CS 6212 Design and Analysis of Algorithms




Summary

Design and analysis of algorithms using six algorithmic design techniques: divide-and-conquer, greedy method, dynamic programming, tree and graph traversals, backtracking, and branch-and-bound. Lower bound theory. NP-complete theory.

Prerequisites: CS 1311, CS 1112.

Text: Introduction to Algorithms, Cormen, Leiserson Rivest, and Stein, third Edition, 2009

Announcement:



Sample Work: Summer 2011

Lecture Notes

Other Resources

Lectures Notes on Data Structures



Course Outline

  1. Basic Principles of Algorithm Design and Analysis
  2. Data Structures: Stacks, queues, linked lists, trees, binary search trees, heaps, graphs, sets, union-find
  3. The Divide and Conquer Method: Overall technique, mergesort, quicksort, quickselect, FFT, etc.
  4. The Greedy Method: Overall technique, the knapsack problem, optimal merge pattern, Huffman coding, minimum spanning tree, single-sourse shortest paths problem, etc.
  5. Dynamic Programming: Overall technique, matrix chain problem, all-pairs shortest path problem, optimal binary search trees, etc.

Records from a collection
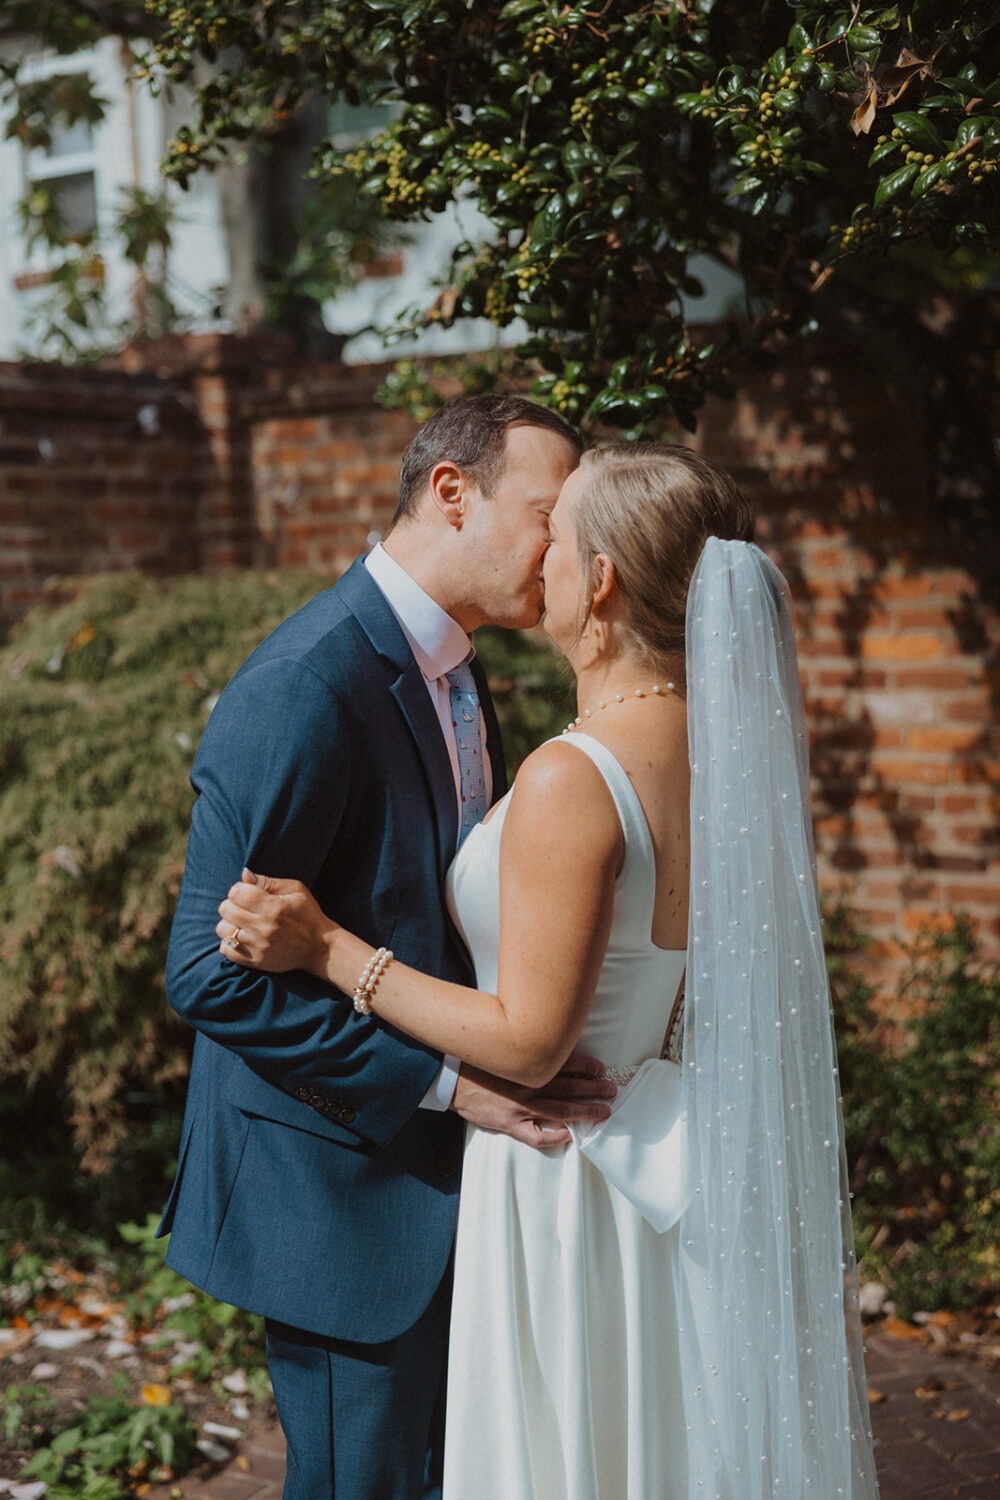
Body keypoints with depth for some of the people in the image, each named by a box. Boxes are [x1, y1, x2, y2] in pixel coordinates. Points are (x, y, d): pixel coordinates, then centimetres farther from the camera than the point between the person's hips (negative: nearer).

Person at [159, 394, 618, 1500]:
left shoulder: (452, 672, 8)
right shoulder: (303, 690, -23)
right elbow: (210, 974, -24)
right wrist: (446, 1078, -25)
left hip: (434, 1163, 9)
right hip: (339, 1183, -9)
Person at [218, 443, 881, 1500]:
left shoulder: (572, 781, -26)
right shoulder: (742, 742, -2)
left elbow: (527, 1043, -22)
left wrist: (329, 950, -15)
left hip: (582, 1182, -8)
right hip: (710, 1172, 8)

> [TASK DESCRIPTION]:
Using the CS 6212 course page, answer these questions:
1. Which courses are listed as prerequisites?
2. Which edition of the textbook is used, and what year is it from?
3. Which problems does the course outline name under Dynamic Programming?

> [RESPONSE FOR THIS EXERCISE]:
1. CS 1311 and CS 1112.
2. The third edition, from 2009.
3. The matrix chain problem, the all-pairs shortest path problem, and optimal binary search trees.